The Union-Tribune Publishing Co. was facing heat from its union employees back in the fall of 1998. Workers were alleging that the company, which owns the San Diego Union-Tribune, treated them unfairly, and the union staged a large-scale publicity campaign to raise awareness about their plight.
As part of the campaign, 30 to 40 union members descended upon Fashion Valley Mall, a San Diego
shopping center. Their plan was to distribute leaflets to customers entering and leaving the Robinsons-May department store. The leaflets informed shoppers that Robinsons-May advertised in the paper and listed grievances the employees had against the publishing company.
The activity attracted the attention of the mall's security, which informed the union members they had neglected to obtain a permit from the mall to engage in such activity. The union members then exited the mall and continued distributing leaflets on nearby public property.
A few days later, union members filed a complaint with the NLRB, petitioning that Fashion Valley's rules regarding expressive activity be struck down. The mall had adopted a rule that required protestors to agree to not impede, compete or interfere with the business of one or more of the stores or merchants in the shopping center. As the union saw it, such a rule violated the California Constitution's free speech clause.
The case wound its way to the state Supreme Court. In a 4-3 decision, the court decided December 2007 to support the union.
"At the end of the day, mall property owners' restrictions that bar groups from attacking a company that's doing business on the property aren't valid," says Michael Lotito, partner in Jackson Lewis' San Francisco office. "That's pretty profound."
To understand Fashion Valley Mall LLC v. National Labor Relations Board, it's important to understand the case the ruling was built upon.
In 1979 the California Supreme Court ruled in a landmark case, Pruneyard Shopping Center v. Robins. In Pruneyard a group of high school students wanted to protest a United Nations resolution. They collected signatures on a petition at the courtyard of the privately owned Pruneyard Shopping Center near San Jose.
As in Fashion Valley, mall authorities requested that the protestors leave the premises. Although the students complied, they soon after sued in California court, alleging mall owners violated their rights of free speech under the state constitution.
The state Supreme Court sided in favor of the students, ruling that the California Constitution protects speech and petitioning, reasonably exercised, in shopping centers, even when the center is privately owned. The U.S. Supreme Court upheld that decision in 1980.
"In Pruneyard the court took the position that, even though malls are private property, they're historically places where the public can gather, and the property owners want the public to be there," says Helene Wasserman, partner in Ford & Harrison's Los Angeles office. "So it is a very public environment on private property."
Fashion Valley takes the Pruneyard precedent and tips it even more in favor of public protestors. With Fashion Valley the court had to weigh the compelling interests of the property owners and those of the union members. For the property owners, the interest was obviously to maximize profits. For the unions, the interest was in exercising their rights of free speech under California law.

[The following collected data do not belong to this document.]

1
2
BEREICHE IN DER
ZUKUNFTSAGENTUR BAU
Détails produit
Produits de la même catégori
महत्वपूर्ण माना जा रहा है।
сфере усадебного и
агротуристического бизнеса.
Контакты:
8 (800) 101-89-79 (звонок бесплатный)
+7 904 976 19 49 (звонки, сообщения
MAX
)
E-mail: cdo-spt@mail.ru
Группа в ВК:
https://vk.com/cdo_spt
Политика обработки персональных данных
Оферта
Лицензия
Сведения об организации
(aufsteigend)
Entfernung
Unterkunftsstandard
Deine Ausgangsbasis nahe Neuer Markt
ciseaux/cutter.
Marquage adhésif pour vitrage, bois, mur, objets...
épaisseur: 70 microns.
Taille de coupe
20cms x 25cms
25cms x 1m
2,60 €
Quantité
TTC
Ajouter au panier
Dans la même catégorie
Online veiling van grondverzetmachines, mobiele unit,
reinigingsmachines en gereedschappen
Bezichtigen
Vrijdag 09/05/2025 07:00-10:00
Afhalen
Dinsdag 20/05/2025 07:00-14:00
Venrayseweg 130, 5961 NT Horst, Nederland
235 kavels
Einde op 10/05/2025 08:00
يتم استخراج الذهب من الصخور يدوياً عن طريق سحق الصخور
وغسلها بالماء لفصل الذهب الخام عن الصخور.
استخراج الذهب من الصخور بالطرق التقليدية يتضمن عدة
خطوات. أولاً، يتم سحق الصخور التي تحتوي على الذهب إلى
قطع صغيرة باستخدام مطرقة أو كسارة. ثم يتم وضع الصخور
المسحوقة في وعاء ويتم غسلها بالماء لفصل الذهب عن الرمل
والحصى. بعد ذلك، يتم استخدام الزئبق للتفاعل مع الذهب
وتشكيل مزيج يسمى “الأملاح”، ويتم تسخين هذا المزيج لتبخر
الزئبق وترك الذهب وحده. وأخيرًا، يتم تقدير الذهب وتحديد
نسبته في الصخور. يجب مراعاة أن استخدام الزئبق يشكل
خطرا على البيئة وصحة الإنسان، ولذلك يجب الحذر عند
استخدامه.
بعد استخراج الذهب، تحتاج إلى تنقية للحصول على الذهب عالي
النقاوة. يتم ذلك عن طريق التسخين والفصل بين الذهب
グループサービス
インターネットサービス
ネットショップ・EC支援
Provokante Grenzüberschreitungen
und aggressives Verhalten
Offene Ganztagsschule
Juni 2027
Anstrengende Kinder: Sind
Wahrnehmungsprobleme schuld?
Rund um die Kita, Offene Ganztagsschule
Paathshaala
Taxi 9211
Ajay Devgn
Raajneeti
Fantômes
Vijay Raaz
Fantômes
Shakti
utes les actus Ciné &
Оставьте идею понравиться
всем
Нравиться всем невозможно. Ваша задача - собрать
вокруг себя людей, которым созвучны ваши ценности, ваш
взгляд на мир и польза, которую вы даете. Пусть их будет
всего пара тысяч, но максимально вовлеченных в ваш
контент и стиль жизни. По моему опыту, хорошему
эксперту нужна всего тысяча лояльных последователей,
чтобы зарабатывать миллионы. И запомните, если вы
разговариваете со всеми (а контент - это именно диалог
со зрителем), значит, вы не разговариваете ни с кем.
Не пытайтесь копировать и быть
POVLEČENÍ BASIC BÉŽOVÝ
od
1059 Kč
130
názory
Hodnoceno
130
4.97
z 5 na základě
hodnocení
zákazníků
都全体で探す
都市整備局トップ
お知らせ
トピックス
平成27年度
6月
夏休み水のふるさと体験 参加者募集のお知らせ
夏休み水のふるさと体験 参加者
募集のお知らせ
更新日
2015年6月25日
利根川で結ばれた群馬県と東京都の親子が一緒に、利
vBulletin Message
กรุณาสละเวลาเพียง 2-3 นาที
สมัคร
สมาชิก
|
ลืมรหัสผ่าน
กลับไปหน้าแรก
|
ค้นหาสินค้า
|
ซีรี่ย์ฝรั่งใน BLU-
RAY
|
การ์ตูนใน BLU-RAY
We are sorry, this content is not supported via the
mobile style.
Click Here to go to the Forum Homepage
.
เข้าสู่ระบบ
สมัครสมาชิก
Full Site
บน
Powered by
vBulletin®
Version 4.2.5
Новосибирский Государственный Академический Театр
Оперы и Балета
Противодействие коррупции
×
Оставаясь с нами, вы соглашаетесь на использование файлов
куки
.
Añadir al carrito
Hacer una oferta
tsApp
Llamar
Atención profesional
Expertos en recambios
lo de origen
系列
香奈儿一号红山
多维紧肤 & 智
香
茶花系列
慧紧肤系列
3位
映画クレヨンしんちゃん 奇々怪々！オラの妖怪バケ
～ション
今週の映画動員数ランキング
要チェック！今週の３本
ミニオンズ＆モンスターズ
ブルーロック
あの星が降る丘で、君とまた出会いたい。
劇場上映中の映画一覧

"As a mall property owner in California, you can still levy restrictions, such as barring protestors from convening on certain blackout dates, limiting the size of picket signs and banning bullhorns," Lotito says. "But if groups want to hand out fliers that say, 'Don't shop at ABC retailer,' despite the fact that [the retailer is] paying the mall owner rent, then they can go for it."
Not all the judges presiding over Fashion Valley shared these sentiments.
"The dissent in this case said the facts in Fashion Valley are a very different animal than those in Pruneyard," Wasserman says. "They felt there's a difference between signatures on a petition that will go to the government and the boycotting of a tenant."
The Fashion Valley decision will only affect mall owners in California, though a number of other states--including New Jersey, Colorado and Oregon--have adopted standards for free speech similar to those established in Pruneyard.
However, the ruling may have consequences that affect property owners outside the scope of what is traditionally thought of as a mall. This is because the California Supreme Court failed to make clear what qualities make a property a mall.
"The court looks at all the facts and circumstances to see if the property takes on the attribute of a town," Lotito says. "But I've had situations with clients where stand-alone entities with stores across the street and a variety of stores situated within several blocks of one another, and we asserted to the local police that these are shopping malls."
In addition, at a time when many properties are taking on multiple uses, from retail to office space to residential, the line between what's a mall and what's a conglomeration of stores and spaces might become blurred. Because of the ruling, this could lead to some interesting cases down the road.
"We as a society are evolving to use properties in different ways, and these cases have to evolve with us," Wasserman says. "I don't think people would want protestors picketing in front of their homes, because your home isn't open to the public."
Whether the courts will continue to expand Californians' free-speech rights remains to be seen. What is certain is that in California the right of individuals to express themselves freely outweighs the rights of property owners.
"Pruneyard is still alive and well," Wasserman says. "It just moved from San Jose to San Diego."